Scoppia il caos alle frontiere. Gorizia, torna la Guerra fredda
Le code chilometriche sono diminuite perché anche gli autotrasportatori hanno capito che dal confine sloveno non si passa. Il governo di Lubiana è stato uno dei primi, assieme a quello di Vienna, a far saltare Schengen.

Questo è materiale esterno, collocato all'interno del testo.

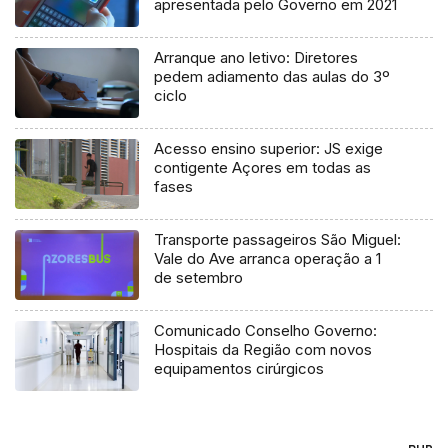
apresentada pelo Governo em 2021
Arranque ano letivo: Diretores
pedem adiamento das aulas do 3º
ciclo
Acesso ensino superior: JS exige
contigente Açores em todas as
fases
Transporte passageiros São Miguel:
Vale do Ave arranca operação a 1
de setembro
Comunicado Conselho Governo:
Hospitais da Região com novos
equipamentos cirúrgicos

E il caos regna ancora. Ora oltre mille Tir, fra Trieste e Gorizia, sono in attesa di poter raggiungere la propria destinazione in Europa dell’Est o nei Balcani. E altri ne stanno arrivando. L’autoporto del valico internazionale di Fernetti (Trieste) è zeppo di veicoli pesanti, stessa cosa accade in quello di Sant’Andrea (Gorizia). Dopo gli intasamenti di venerdì, i camionisti hanno cercato un posto dove piazzare il loro mezzo, ma gli spazi non ci sono. A Fernetti, ieri mattina la coda per andare in autoporto era ancora chilometrica e ha tenuto impegnati sia la polizia stradale sia gli operatori dell’Anas. E resta ancora incerta la sorte di 101 passeggeri ucraini di due autocorriere, fermi da giovedì notte alla frontiera. Sono per lo più badanti e giovani lavoratori stagionali che cercavano di rimpatriare. Con ogni probabilità, se Lubiana non consentirà loro il transito, potrebbero partire dall’aeroporto di Venezia con un volo messo a disposizione dalle autorità di Kiev. «Anche questa notte – dicono – l’abbiamo passata sul pullman. Speriamo di potere ripartire al più presto, perché la situazione è molto difficile».
Ma la situazione più grave è a Gorizia. L’autoporto ha raggiunto il limite ospitando 400 mezzi pesanti, il Comune ha aperto un altro parcheggio che è già stato occupato da altri 50 Tir e, mentre percorri il raccordo autostradale che dalla A4 porta verso il confine di Gorizia, trovi i posteggi dei centri commerciali occupati da decine di autoarticolati. Molti addirittura sono fermi nelle piazzole d’emergenza o nelle strade della periferia cittadina in attesa che qualcosa si sblocchi.
«Dormirò qui racconta un camionista romeno Il confine è chiuso e mi hanno detto che sarà impossibile passare. L’alternativa era tornare indietro e attraversare l’Austria, anche se sono moltissimi chilometri in più. Ma ho saputo che anche l’Ungheria ha chiuso le frontiere. Quindi non posso muovermi». Ma dal fronte sloveno non sembrano arrivare novità positive tanto che il governatore del Friuli Venezia Giulia, Massimiliano Fedriga, lancia un appello a Lubiana per lo sblocco immediato dei valichi confinari. «Il blocco del traffico merci proveniente dall’Italia rappresenta un’azione dannosa non solo per l’economia, ma rischia di creare problemi drammatici anche nella lotta che stiamo facendo al diffondersi dell’epidemia afferma Fedriga paventando ritorsioni -. Se Lubiana non assumerà una posizione ragionevole in merito a questa situazione temo che potrebbero danneggiarsi irrimediabilmente i rapporti tra Italia, con il Friuli Venezia Giulia in testa, e Slovenia». Il governatore striglia anche Luigi Di Maio. «Sono a conoscenza delle iniziative già avviate dal ministro – scrive in una lettera alla Farnesina -, ma sono certo che non mancherà un risolutivo intervento» per riaprire il traffico alle merci.
«Sono state giornate pesantissime dice il sindaco di Gorizia Rodolfo Ziberna . Prima le strade intasate dai camion, poi la corsa per trovare posto ai mezzi pesanti che erano rimasti bloccati da questa parte del confine. Almeno adesso gran parte dei camionisti hanno a disposizione toilette, docce, distributori automatici di panini, snack e bibite, riforniti in continuità». Ma nei parcheggi gli autisti si riuniscono pericolosamente in gruppi. «D’intesa con il Prefetto e il Questore, sono stati inviati degli operatori che in lingua inglese illustrino loro le raccomandazioni essenziali. Continuiamo a monitorare la situazione».
Gorizia, però, sta facendo anche un salto nel passato. Dopo la decisione della Slovenia di chiudere le frontiere, la città, già divisa in due come Berlino dal Trattato di pace di Parigi, ha visto rinascere i muri che la dividevano dalla ex Jugoslavia di Tito. «Fa impressione veder di nuovo i confini chiusi racconta un’anziana signora in fila davanti a un supermercato -. Misure forse necessarie ma che ti toccano nel profondo».